Exercise aim: Exactly the lines starting at the line containing "contable, la" and ending at the line containing "påtage os ansvaret" are to be written out from the listing below, both included.

Data:
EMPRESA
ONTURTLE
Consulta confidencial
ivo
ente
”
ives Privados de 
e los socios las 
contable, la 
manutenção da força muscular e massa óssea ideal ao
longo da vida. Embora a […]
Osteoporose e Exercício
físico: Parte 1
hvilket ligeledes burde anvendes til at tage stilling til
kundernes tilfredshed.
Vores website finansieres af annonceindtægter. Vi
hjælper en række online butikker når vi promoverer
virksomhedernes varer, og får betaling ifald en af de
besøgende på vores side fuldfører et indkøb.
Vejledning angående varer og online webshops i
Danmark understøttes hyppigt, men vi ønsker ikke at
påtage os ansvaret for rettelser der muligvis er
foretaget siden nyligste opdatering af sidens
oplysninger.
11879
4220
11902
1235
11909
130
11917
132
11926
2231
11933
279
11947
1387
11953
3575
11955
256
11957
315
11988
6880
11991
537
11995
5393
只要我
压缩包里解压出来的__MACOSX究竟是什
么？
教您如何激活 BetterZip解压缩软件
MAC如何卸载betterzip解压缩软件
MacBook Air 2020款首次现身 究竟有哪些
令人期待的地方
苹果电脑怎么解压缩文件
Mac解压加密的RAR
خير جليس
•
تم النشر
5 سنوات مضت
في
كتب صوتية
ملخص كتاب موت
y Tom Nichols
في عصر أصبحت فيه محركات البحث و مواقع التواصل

Response for this exercise:
contable, la 
manutenção da força muscular e massa óssea ideal ao
longo da vida. Embora a […]
Osteoporose e Exercício
físico: Parte 1
hvilket ligeledes burde anvendes til at tage stilling til
kundernes tilfredshed.
Vores website finansieres af annonceindtægter. Vi
hjælper en række online butikker når vi promoverer
virksomhedernes varer, og får betaling ifald en af de
besøgende på vores side fuldfører et indkøb.
Vejledning angående varer og online webshops i
Danmark understøttes hyppigt, men vi ønsker ikke at
påtage os ansvaret for rettelser der muligvis er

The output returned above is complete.